Beyond the boardroom: giving up on PHEVs would be an own goal

PHEVs do have an efficiency problem; this is not news. They are inherently heavy and complicated, because they depend on two working powertrains rather than one. But if they’re not driven down emissions as quickly as they might have, I would suggest it’s not because they don’t work.

Might it actually be because they’ve been pushed at the fleet market, rather than at private buyers, through those benefit-in-kind tax savings, perhaps? To users who tend to do greater commuting and business mileage, rather than those who do the sort of short-hop, to-and-from-home daily motoring to which a PHEV might be better suited?

If we’d given plug-in hybrid cars VAT reductions as private buys, rather than making them default-pick company cars, would they not have worked better? Imagine how different your driveway might look today if, a decade ago, HMRC had done just that. If the tax system had been used to move smaller, more affordable compact cars towards electrification more widely and more quickly; and in bigger ones, other drivers of efficiency had been pursued. How much closer would we be to ‘net zero’ then? And might a system with some kind of check on how often these PHEVs are actually plugged in not have been a good idea?

What makes me sigh the deepest is that, if this does turn into another round of Dieselgate-style car industry-bashing, the reputation of a great many cars I really like will be the worse as a result. The Polestar 1; BMW i3 REX; BMW 545e; Peugeot 508 PSE; even the Toyota Prius PHEV (solar panel on the roof, anyone?). 

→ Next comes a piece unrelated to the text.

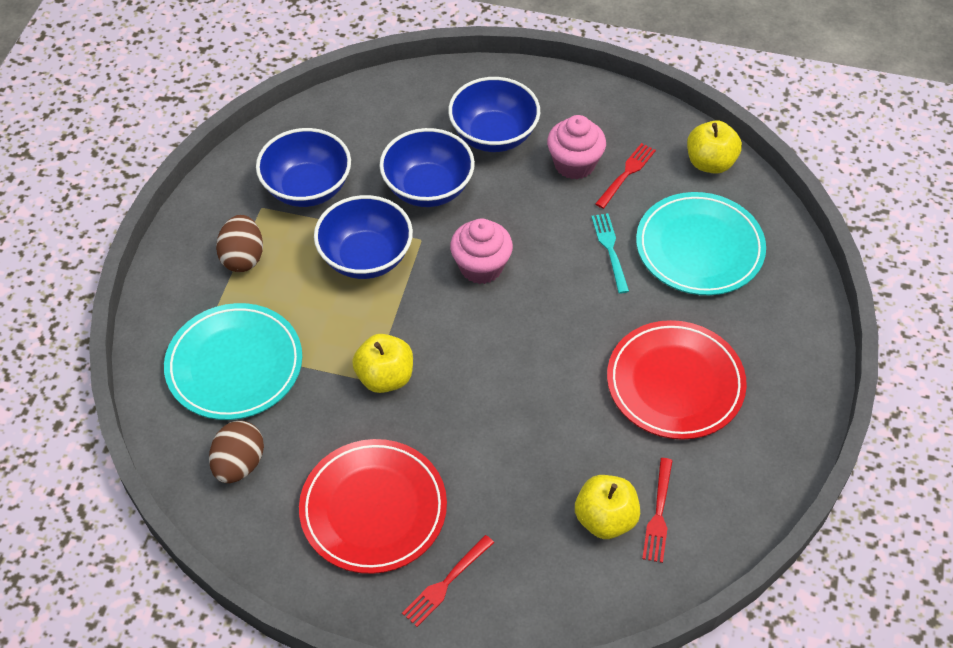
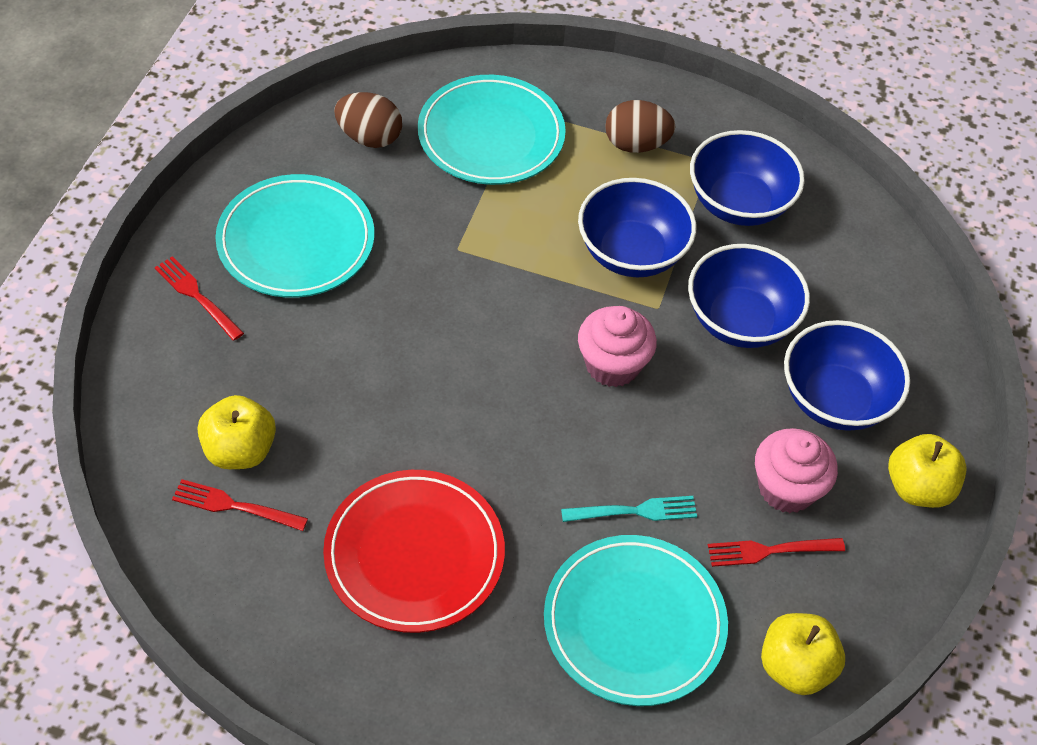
camera: 90 degrees right, 0 degrees up
(373, 509) = (296, 241): red plate -> turquoise plate
(385, 377) = (460, 261): yellow apple -> yellow apple (918, 487)
(626, 174) = (770, 551): red fork -> red fork turned 135 degrees clockwise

Cars like that don’t deserve to be tarred and feathered – and those who know them well, and use them daily, know as much. Plug-in hybrid powertrains have an important contribution to make to this great electrification switch – and the ones coming through now, with their 50-mile-plus electric ranges, might just achieve the most, provided they’re subsidised in the right way, and sold to the right people. 

Whatever happens in the next few months, I hope it’s remembered that PHEV technology itself isn’t the problem. And if it’s been misapplied, before anyone at the DfT blames the car industry, they should take a long, hard look at themselves.